Laurent Berger, de passage à la Foire de Châlons : « Nous aurons besoin de davantage de solidarité » (L'Union / 6 septembre 2022)

Publié le 13/09/2022

De passage à la Foire de Châlons, Laurent Berger, le secrétaire général de la CFDT, évoque la question du pouvoir d’achat, source majeure de conflictualité dans les entreprises, et les risques liés à l’inflation.

Comment jugez-vous le climat social actuel marqué par l’inflation ?

Cette rentrée est empreinte d’inquiétudes et d’incertitudes. D’abord, nous devons faire face à toutes les conséquences économiques et sociales de la guerre en Ukraine. En vue des mois à venir, la question des salaires, de la hausse des prix de l’énergie et de pouvoir vivre dignement se pose pour beaucoup de citoyens. .../... Mon message est clair : il faut traiter ces enjeux salariaux, et de difficulté d’emploi pour certains, plutôt que d’agiter le chiffon rouge des retraites. Le gouvernement le sait, je l’ai répété : il y aurait un mouvement social dur si le sujet des retraites revenait.

L’État joue-t-il pleinement son rôle sur la question du pouvoir d’achat ?

Je considère qu’il peut encore agir .../... Par exemple, il pourrait proposer une quantité d’énergie à prix réduit par ménage, en tenant compte de la composition du ménage, et la suite à coût plus important. Les ménages qui sont déjà en précarité énergétique vont l’être encore plus .../... tout ce qui relève de la surconsommation des plus aisés doit être mis à des tarifs plus importants.

Faut-il taxer davantage les « superprofits » ?

.../... Lundi, le président Macron s’est dit en faveur d’une décision européenne et, à défaut, d’une décision prise à l’échelle française. Au-delà des « superprofits », les plus riches, et ceux qui n’ont pas du tout subi les conséquences de la crise, doivent développer des mécanismes de solidarité. .../...

Au-delà de la conjoncture actuelle, nous, à la CFDT, considérons que la fiscalité n’est pas juste dans ce pays. Il faudrait une contribution plus forte des hauts revenus et taxer les revenus du capital au même niveau que ceux du travail.

En matière de salaires, près de 140 branches professionnelles ont des minima sociaux inférieurs au smic...

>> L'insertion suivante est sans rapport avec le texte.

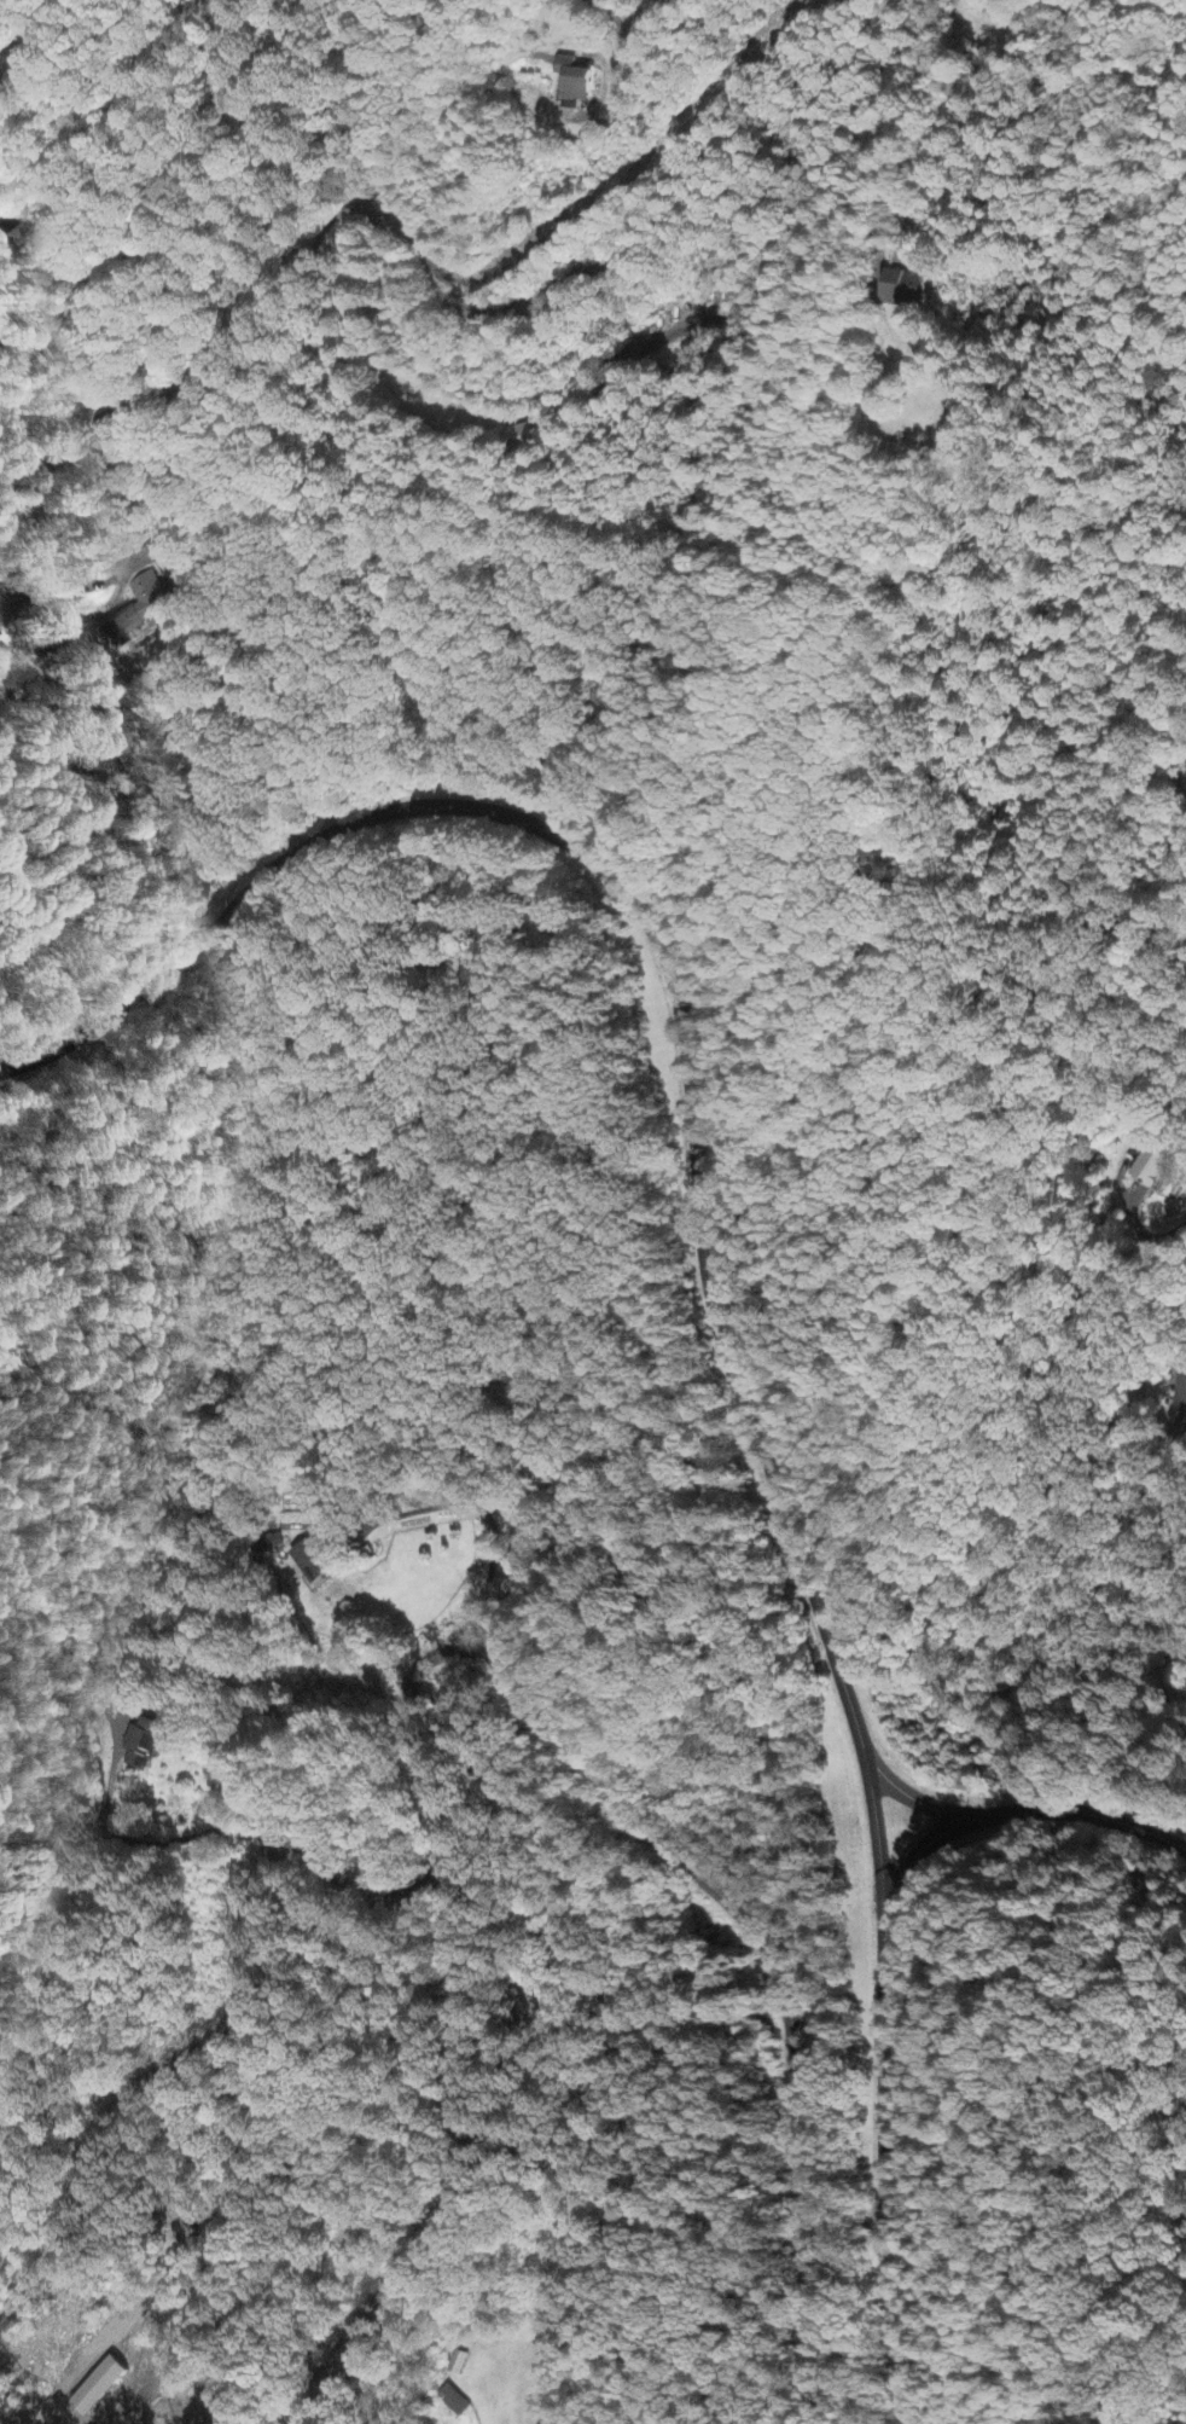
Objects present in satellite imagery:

Oui, 143 branches précisément. C’est inadmissible. Certaines branches ont jusqu’à huit échelons sous le smic... Ce qu’on dit au gouvernement, c’est : vous ne réglerez pas seul le problème des salaires mais conditionnez les allégements de cotisations des entreprises au fait que les branches professionnelles soient en conformité avec le smic. Pour celles qui ne le sont pas, baissez les allégements des cotisations afin que des entreprises ne bénéficient pas d’un effet d’aubaine.

Alors que la CGT appelle à une journée nationale d’action professionnelle le 29 septembre, la CFDT a annoncé qu’elle ne pensait pas y participer. Pourquoi ?

La CFDT est très mobilisée sur les questions des salaires et des conditions de travail. Mais qui peut faire croire qu’une augmentation générale des salaires se gagnera avec une mobilisation interprofessionnelle ? Il ne faut pas leurrer les salariés. Qu’attendent-ils ? Qu’on règle leurs problèmes concrets, et c’est ce que nous faisons.

Nous mesurons la conflictualité par notre caisse de grève, qui aide nos adhérents lorsqu’ils cessent le travail à l’occasion d’un différend avec leur employeur. Au premier semestre de cette année, elle a été sollicitée comme jamais depuis quinze ans. .../.... Cette manifestation peut servir à relayer des mécontentements mais pas, à mon sens, à trouver une solution.